Les Chroniques de l'Imaginaire

Du thé pour les fantômes - Vuklisevic, Chris

« Quand on est vivant, on occupe les places que les morts ont laissées. C’est la règle. »

Félicité et Agonie sont nées là-haut, dans une bergerie. Elles sont jumelles, mais Carmine, leur mère, ne montre de l’affection qu’à une seule de ses filles. Félicité va être la préférée, et Agonie va vivre dans l’ombre de cette sœur qu’elle ne peut s’empêcher d’aimer, tout en l’enviant un peu.

Cela va durer jusqu’à l’adolescence, quand Félicité va intégrer le lycée, à Nice, et Agonie rester dans les montagnes, abandonnée. Félicité va apprendre à faire du thé pour les fantômes et devenir passeuse, tandis qu’Agonie va s’éloigner et devenir sorcière.

Le silence entre les deux sœurs va durer trente ans, jusqu’à la mort de leur mère. Félicité découvre que celle-ci a eu un autre mari que leur père, et cette découverte déclenche une enquête que les deux sœurs vont tenter de résoudre. En effet, Félicité n’arrive pas à retrouver le fantôme de Carmine. Et les deux sœurs voudraient avoir des réponses à leurs questions.

Elles entreprennent alors de fouiller le passé de leur famille, qui va dévoiler des zones d’ombres qu’elles n’auraient jamais imaginées. Leur quête de vérité emmènera les sœurs des ruelles de Nice au désert d’Almería, de la vallée des Merveilles aux villages abandonnés de Provence, et dans les profondeurs des silences familiaux.

Plusieurs fois primés dans la catégorie imaginaire, Du thé pour les fantômes est presque un mélange de roman régional et de fantastique. En effet, il prend place en Provence et nous plonge dès les premières pages dans un univers où la magie est normale pour certains, tout en étant ignoré du reste de la population. Oui, c’est un schéma assez classique de la fantasy, mais la petite touche personnelle de l’auteur, c’est que l’histoire prend place sous le soleil de Nice presque de nos jours, et qu’il y est beaucoup question de thé.
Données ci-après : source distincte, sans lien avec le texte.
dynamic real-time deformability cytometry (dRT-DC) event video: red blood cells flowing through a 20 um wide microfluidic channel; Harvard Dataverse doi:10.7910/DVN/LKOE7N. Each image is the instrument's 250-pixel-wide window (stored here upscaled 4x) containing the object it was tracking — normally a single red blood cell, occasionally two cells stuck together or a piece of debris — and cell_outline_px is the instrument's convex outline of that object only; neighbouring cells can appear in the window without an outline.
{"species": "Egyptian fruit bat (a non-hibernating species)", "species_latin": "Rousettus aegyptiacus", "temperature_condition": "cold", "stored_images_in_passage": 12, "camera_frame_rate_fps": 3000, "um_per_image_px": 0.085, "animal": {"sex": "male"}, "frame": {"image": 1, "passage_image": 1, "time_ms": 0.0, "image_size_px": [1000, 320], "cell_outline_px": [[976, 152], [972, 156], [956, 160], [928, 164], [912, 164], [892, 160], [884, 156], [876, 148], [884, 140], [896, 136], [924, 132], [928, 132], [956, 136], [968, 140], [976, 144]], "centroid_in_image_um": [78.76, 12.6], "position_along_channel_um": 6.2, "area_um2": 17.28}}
Il y est aussi question de Kintsugi (qui est l’art japonais de restaurer des objets cassés en soulignant les réparations avec de l’or), car il est bien question de tentative de réparations dans ce roman. Réparation des êtres vivants, certes, mais aussi réparation des relations avec les ancêtres morts, mais qui restent pas mal bavards !

C’est donc une quête d’identité et de vérité familiale que l’on suit dans ce roman quasi onirique, où le narrateur nous explique parfois certaines choses en aparté, comme pour nous rendre témoin de l’histoire qu’il raconte. J’ai beaucoup aimé le personnage d’Agonie, même si je ne l’ai pas toujours comprise au premier abord, et j’ai parfois eu envie de mettre des baffes à Félicité. Mais celle que j’ai adorer détester, c’est Carmine, leur mère, jusqu’à la fin où on a l’explication de son comportement. Et où on se rend compte que la vie n’est qu’un éternel recommencement. 

Mais je ne vous en dirai pas plus, je vous laisse vous faire votre idée sur ce roman atypique, où certains dialogues ressemblent à des poèmes et où la Provence et son soleil jouent un rôle important.